Subject: Re: sort(1) opens too many files
To: Geoff Wing <gcw@pobox.com>
From: Dave Huang <khym@azeotrope.org>
List: current-users
Date: 04/06/2001 02:03:29
On Thu, 5 Apr 2001, Geoff Wing wrote:
> At the time, I had a quick look through the algorithm to see if any
> of the main stacks could have their limits bumped up, e.g. increase
> MAXFCT or MAXNUM or whatever, but didn't follow through.  I just
> presumed there would be performance issues involved as well.
> But since you're so willing to look at it . . . . :-)

Well, I have no idea how the algorithm works, but the temp files it
makes seem to be about DEFLLEN bytes long. If I bump that number up from
64K to 1 meg, sorting /usr/share/dict/words makes 7 ~1meg temp files,
rather than 120 or so ~64K temp files.

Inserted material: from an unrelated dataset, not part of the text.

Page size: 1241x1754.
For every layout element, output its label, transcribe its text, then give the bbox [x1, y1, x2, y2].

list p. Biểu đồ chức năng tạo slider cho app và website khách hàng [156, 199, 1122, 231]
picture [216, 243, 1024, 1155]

It's a bit faster too... I
would've expected it to allocate more memory, but it doesn't seem to be
any worse; it looks like it allocates enough memory to hold the input
file.

BTW, with a DEFLLEN of 64k, sort can't sort this file, even with my
descriptor limit at the kern.maxfiles limit of 1772:

-rw-r-----  1 khym  wheel  32738031 Apr  6 01:41 mbox

# time /usr/bin/sort ~khym/mbox > /dev/null
sort: Invalid argument
7.746u 9.754s 0:47.32 36.9%     0+0k 0+1146io 0pf+0w

whereas with DEFLLEN bumped to 1 meg, it seems to work fine:
# time obj.alpha/sort ~khym/mbox > /dev/null
6.163u 3.814s 0:22.18 44.9%     0+0k 0+165io 0pf+0w

FWIW, it passes the sort regression test, except for #40, except it's
not sort's fault :)

40 (long)
awk: empty regular expression
 source line number 8
 context is
         >>> // <<<

and sure enough, it's trying to do a match on an empty regexp, which
apparently GNU awk is happy with, but real awk isn't. I assume an empty
regexp matches any line, so I just deleted the "//", and that made
everything happy.